O Brasil tem cinco milhões de propriedades rurais, sendo que 2,5 milhões se dedicam em alguma medida ao gado de corte. Cerca de 500 frigoríficos possuem SIF. Trata-se de um mercado extremamente pulverizado. Os três grandes respondem por 26% da produção, sendo que cerca de 75%-80% do que é produzido no Brasil, de modo geral, fica no país.

Ele explica que 75% do mercado é formado por pequenos produtores com baixo acesso a recursos, tecnologia e que enfrentam especificidades regionais. “É fundamental conhecer esse contexto do que é a produção pecuária. Só regulação não vai fazer com que se encontrem soluções lá na ponta que reduzam o desmatamento.”

A solução, defende Pianez, passa por fazer os recursos chegarem a esses produtores para que eles tenham acesso às tecnologias. “Se não atacarmos esses pontos, vamos continuar discutindo a mesma coisa.”

Rastreabilidade para identificar a origem

O diretor da Marfrig considera imprescindível a implementação de um sistema de rastreamento para identificar a origem animal, no país. “O Brasil tem possibilidade de fazer isso hoje, com instrumentos que já estão postos. Isso exige capacitação do produtor lá na ponta, e sem políticas públicas que enderecem o recurso necessário para que isso seja feito, nada vai acontecer.”

Faltando pouco tempo para a COP 28, o secretário de Controle do Desmatamento e Ordenamento, André Lima, diz que a meta brasileira, de zerar a descarbonização até 2030, é desafiadora, e que exige um diálogo entre o setor ambientalista e o agro, em busca de ferramentas e mecanismos para viabilizá-lo. “Se vamos alcançá-lo, vai depender do diálogo.”

A CNA já apresentou suas contribuições para a COP, nas quais fala sobre financiamento e mercado de carbono. Para Sueme, a COP é um evento multilateral, então a expectativa é que as peculiaridades brasileiras sejam consideradas, bem como tudo que já foi feito pelo setor produtivo. “Ainda temos muito a fazer, mas já contribuímos bastante, nossa expectativa é de que o setor não seja visto como vilão.”

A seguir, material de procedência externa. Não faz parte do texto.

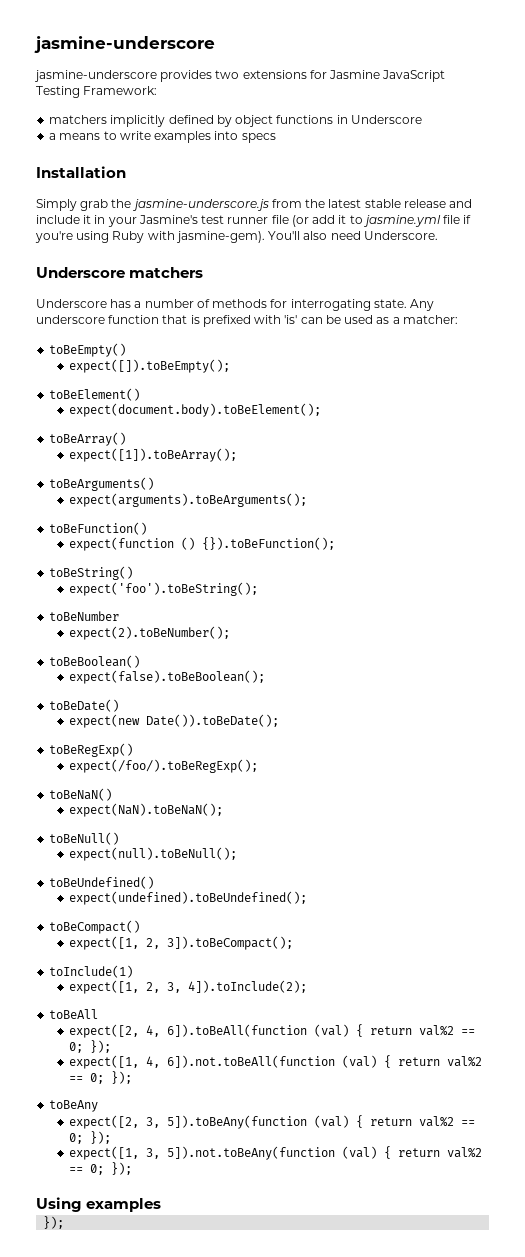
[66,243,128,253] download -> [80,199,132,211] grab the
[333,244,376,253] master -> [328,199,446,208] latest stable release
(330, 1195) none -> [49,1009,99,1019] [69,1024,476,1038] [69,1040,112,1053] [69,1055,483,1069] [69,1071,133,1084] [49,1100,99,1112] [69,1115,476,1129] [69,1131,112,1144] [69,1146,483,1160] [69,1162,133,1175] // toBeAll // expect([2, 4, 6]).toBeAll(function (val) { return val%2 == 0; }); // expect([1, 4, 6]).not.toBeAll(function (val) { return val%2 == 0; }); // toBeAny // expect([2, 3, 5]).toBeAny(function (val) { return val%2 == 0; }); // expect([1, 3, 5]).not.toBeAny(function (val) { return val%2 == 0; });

Para a Marfrig, a característica da produção da pecuária no Brasil tem um potencial enorme para fazer um bom balanço de emissão de metano, especificamente. Enquanto setor, explica Pianez, é fundamental que a indústria em geral tenha metas claras de emissão de metano, para que seja possível medir e verificar setorialmente o tamanho da contribuição com as metas do país. “A Marfrig tem reportado esses números anualmente, e claramente a gente vê meios para que isso seja viabilizado”, comentou.